REV. GINA FINOCCHIARO, at far right, welcomed church members into the First Congregational Church on March 28 to see how the new church building is shaping up. The end of June is the target date for completion. (Elissa Paquette photo) (click for larger version)
April 10, 2014WOLFEBORO — The demolition of the First Congregational Church on South Main Street, across from Carpenter Elementary School, began on Sept. 24, 2013. Pedestrians, including school children and their parents and motorists cast a curious eye on the proceedings. Passersby have watched bricks and mortar crash to the ground, and they've witnessed the transformation of the space from the foundation up.
Now, a little more than seven months after demolition dust first filled the air, the new church sanctuary has taken shape. On March 28, church members were invited in for a look. Betty Coolidge, a member of the building committee, greeted visitors, along with North Branch Construction Project Superintendent Julianne Cardinal. Committee member Ken Marschner and the Rev. Gina Finocchiaro stood at the ready to guide groups of curious onlookers through the facility, upstairs to the balcony and down.
That look has been a long time coming. The congregation vacated its deteriorated church in February 2013. It's been a nomadic journey since. For Finocchiaro, " It feels like a pilgrimage – as we began our displacement in Anderson Hall (with a weekly morning service), and then in the fall moved to the Pinckney Boathouse (for a regular early a.m. service) and All Saints Episcopal (for late Sunday afternoon worship, and a monthly shared morning service), and now have settled into two morning services at the boathouse for the spring."
With construction expected to be completed by the end of June, "We are inching our way closer to normalcy and to a homecoming in our new building," she says.
Committee members Coolidge and Marschner, joined by Tom Schamber, Mark Lackey and Edie DesMarais, have been involved in weekly meetings with Cardinal and included in conferences with the architect, Ann Vivian, and North Branch Project Manager Jim Schwartzkopf.
Marschner describes the group's purpose as that of observing, asking lots of questions, and, in his case, taking "a zillion pictures to have a history of how the building is constructed" – just has he did when his own house was being built, knowing it would be covered over.
"Winter was an absolute bear as far as finishing the outside," Marschner commented in a phone conversation prior to the tour. "It's now enclosed to the point where insulation is going into the exterior walls, ceilings are ready to be done. The roughing work that follows – electricians, plumbers, carpenters, duct work crew members, sprinkler system installers, insulators," that's all coming along.
He enthuses about the harmony with which everyone has been working.

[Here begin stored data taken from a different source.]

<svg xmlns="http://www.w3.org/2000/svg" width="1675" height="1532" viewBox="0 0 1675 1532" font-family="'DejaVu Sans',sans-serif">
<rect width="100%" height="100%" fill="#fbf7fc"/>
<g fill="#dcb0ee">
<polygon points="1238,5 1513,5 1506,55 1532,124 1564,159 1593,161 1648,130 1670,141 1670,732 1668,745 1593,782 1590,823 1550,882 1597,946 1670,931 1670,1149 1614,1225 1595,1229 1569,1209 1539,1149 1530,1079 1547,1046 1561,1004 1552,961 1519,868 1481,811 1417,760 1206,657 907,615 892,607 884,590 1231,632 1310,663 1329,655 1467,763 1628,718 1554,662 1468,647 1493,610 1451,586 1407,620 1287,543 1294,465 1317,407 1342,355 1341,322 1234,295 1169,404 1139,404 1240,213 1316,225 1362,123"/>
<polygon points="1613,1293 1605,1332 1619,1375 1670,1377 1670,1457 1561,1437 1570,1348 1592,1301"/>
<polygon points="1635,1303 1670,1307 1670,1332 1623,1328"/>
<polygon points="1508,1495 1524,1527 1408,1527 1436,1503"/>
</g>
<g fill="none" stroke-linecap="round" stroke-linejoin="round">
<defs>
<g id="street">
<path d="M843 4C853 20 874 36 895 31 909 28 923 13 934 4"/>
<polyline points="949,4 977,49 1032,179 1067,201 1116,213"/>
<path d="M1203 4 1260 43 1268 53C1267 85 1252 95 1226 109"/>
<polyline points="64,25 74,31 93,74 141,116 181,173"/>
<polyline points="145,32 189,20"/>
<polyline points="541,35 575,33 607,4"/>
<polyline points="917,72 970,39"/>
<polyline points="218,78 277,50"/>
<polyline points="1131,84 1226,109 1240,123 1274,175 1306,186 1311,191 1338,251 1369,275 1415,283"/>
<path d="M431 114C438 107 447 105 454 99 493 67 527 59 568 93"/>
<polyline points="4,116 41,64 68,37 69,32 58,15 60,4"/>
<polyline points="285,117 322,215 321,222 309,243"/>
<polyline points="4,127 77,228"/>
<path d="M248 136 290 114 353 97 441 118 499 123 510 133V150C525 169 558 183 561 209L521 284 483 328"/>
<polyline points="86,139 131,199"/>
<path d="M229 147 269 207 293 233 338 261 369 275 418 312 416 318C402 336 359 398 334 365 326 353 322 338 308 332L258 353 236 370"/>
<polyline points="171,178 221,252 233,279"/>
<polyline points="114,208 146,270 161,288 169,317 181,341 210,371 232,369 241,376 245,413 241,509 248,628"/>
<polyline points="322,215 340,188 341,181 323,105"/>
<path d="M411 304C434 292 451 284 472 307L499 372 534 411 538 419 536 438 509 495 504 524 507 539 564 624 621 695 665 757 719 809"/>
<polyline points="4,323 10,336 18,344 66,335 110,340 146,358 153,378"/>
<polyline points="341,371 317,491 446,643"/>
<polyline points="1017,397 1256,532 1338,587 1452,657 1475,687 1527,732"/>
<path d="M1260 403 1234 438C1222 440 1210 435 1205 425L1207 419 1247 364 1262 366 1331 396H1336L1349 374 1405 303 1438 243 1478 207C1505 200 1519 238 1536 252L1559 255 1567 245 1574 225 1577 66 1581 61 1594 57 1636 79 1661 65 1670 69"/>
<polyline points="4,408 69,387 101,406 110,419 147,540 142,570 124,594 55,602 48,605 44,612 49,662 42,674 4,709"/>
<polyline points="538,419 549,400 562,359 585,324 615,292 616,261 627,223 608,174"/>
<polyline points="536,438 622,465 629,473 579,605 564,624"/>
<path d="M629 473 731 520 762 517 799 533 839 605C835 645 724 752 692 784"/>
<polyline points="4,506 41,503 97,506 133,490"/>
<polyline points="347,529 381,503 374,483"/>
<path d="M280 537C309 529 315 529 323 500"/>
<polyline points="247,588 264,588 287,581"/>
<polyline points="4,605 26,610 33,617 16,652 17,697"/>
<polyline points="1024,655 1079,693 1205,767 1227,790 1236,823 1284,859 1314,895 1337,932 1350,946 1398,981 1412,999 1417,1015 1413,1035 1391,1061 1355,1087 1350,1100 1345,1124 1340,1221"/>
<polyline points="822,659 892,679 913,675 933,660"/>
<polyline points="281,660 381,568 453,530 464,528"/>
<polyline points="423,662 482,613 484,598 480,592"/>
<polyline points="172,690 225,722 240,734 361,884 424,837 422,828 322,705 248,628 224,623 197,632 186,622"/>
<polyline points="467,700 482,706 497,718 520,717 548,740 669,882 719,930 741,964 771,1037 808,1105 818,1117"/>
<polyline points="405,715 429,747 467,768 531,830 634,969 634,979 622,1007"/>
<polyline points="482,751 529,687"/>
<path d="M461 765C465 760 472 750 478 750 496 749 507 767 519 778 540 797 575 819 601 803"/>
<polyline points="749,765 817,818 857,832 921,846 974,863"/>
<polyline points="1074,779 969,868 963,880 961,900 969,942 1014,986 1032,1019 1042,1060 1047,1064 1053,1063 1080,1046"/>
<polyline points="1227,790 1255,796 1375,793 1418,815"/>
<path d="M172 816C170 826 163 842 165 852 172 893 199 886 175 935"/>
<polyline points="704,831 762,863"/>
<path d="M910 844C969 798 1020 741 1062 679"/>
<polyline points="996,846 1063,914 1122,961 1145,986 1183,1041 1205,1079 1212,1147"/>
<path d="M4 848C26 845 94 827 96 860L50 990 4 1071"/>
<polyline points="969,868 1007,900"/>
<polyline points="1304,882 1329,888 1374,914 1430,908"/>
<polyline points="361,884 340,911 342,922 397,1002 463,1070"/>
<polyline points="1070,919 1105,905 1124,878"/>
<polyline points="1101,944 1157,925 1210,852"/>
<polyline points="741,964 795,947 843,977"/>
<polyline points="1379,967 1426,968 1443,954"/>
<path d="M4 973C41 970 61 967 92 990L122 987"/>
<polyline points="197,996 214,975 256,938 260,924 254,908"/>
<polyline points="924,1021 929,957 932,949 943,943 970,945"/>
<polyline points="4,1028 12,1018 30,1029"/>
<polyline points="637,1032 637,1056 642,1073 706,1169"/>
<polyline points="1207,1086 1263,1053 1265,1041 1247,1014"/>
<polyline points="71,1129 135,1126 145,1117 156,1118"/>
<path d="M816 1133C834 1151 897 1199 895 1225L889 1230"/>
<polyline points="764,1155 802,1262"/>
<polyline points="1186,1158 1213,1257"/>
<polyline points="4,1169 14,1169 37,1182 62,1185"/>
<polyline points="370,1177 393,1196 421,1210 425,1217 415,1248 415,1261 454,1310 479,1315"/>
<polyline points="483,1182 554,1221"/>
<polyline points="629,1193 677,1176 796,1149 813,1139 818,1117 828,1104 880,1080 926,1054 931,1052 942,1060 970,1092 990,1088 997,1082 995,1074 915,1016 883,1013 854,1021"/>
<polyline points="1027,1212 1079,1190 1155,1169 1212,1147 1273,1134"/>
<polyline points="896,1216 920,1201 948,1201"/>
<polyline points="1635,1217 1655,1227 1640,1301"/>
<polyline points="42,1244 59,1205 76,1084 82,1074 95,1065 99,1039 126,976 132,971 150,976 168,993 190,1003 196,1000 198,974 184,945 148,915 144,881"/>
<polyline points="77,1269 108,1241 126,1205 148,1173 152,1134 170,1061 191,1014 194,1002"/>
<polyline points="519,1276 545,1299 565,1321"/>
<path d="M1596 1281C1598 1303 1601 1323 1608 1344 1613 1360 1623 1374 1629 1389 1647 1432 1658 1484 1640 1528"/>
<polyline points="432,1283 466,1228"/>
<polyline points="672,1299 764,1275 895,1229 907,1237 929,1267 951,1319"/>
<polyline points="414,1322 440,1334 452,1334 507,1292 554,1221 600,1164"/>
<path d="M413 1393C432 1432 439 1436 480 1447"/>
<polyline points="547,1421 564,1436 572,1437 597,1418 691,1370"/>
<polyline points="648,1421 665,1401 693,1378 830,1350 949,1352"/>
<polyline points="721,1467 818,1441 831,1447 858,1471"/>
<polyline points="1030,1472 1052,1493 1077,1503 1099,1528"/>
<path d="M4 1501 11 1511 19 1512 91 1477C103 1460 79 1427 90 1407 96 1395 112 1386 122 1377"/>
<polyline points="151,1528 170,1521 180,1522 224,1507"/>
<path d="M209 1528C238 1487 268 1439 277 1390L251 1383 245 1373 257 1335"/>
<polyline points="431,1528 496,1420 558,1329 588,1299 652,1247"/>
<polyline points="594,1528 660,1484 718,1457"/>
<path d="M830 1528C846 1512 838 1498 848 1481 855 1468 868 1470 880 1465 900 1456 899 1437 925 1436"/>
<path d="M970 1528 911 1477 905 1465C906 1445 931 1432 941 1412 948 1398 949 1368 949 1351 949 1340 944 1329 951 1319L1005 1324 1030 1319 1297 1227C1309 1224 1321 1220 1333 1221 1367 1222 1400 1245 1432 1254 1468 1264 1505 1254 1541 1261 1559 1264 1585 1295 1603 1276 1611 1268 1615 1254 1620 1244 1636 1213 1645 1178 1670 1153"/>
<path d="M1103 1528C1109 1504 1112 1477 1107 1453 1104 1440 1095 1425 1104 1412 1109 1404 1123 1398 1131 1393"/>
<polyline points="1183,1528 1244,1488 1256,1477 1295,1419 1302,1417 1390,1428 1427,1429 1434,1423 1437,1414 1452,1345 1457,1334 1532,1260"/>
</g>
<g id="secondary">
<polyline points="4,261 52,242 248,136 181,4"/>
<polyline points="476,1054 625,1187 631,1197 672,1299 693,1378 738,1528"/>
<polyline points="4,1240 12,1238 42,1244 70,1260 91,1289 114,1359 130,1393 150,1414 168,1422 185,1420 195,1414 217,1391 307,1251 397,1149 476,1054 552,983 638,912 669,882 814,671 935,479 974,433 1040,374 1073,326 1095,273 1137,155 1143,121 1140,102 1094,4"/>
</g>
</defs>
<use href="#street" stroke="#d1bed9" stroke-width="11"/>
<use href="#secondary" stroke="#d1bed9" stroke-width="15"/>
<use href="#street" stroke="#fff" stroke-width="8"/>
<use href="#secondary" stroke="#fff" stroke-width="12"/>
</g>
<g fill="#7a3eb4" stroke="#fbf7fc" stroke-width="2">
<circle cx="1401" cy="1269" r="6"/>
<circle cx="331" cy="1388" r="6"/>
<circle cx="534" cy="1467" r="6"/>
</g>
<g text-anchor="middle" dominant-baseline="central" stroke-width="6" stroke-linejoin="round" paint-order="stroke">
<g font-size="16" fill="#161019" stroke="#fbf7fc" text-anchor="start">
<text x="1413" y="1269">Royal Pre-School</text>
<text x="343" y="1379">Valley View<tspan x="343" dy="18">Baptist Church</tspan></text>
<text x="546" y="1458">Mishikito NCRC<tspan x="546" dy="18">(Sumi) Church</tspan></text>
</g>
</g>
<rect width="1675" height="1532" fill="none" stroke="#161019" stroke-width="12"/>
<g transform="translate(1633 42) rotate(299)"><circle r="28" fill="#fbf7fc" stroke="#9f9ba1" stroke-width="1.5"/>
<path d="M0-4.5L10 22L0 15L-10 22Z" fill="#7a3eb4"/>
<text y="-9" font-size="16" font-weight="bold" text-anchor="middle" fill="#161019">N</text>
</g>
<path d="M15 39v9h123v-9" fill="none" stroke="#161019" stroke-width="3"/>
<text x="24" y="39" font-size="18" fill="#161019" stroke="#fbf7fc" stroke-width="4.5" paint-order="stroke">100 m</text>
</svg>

A man might go by with two by fours over his shoulder and another comes along carrying ductwork, and they pass each other safely as they weave in and out of partitions. "There's a lot of team work," Marschner comments.
Yvonne Lackey, whose husband is a member of the building committee, says of her tour that it seemed that there is a space for everything. The sanctuary is 19 feet wider to accommodate more spacious aisles and improved handicap accessibility. A serving area for hospitality is located at the back of the sanctuary, and there is room for flexible seating when needed.
The church office is upstairs with a conference room overlooking Main Street, the pastor's study and space for administrative functions.
A function room and kitchen with additional entry from the back of the building is in the basement. Gone as unnecessary are the many support poles that interfered with movement and sight lines in the basement.
The back exterior wall, says Marschner, will bear the outline of a cross. Already, it is apparent to passersby that the front entrance is closer to the street. The site work, sidewalks and lighting will all be in place in due time.
Acknowledging some trials and tribulations along the way, Finocchiaro adds that the congregation is "…immensely grateful to Brewster Academy for space to worship, to All Saints Church for worship, storage and collaborative endeavors, and to St. Katharine Drexel for occasional worship space, and for shared youth ministry, in addition to many individuals in town."
Finocchiaro reflects, "We have stretched ourselves, and grown in faith through these months in so many ways. Yet, we look ever forward to rededication of new holy space, great celebration, and opening our doors wide to the community on whose shoulder we have firmly stood this last year and more."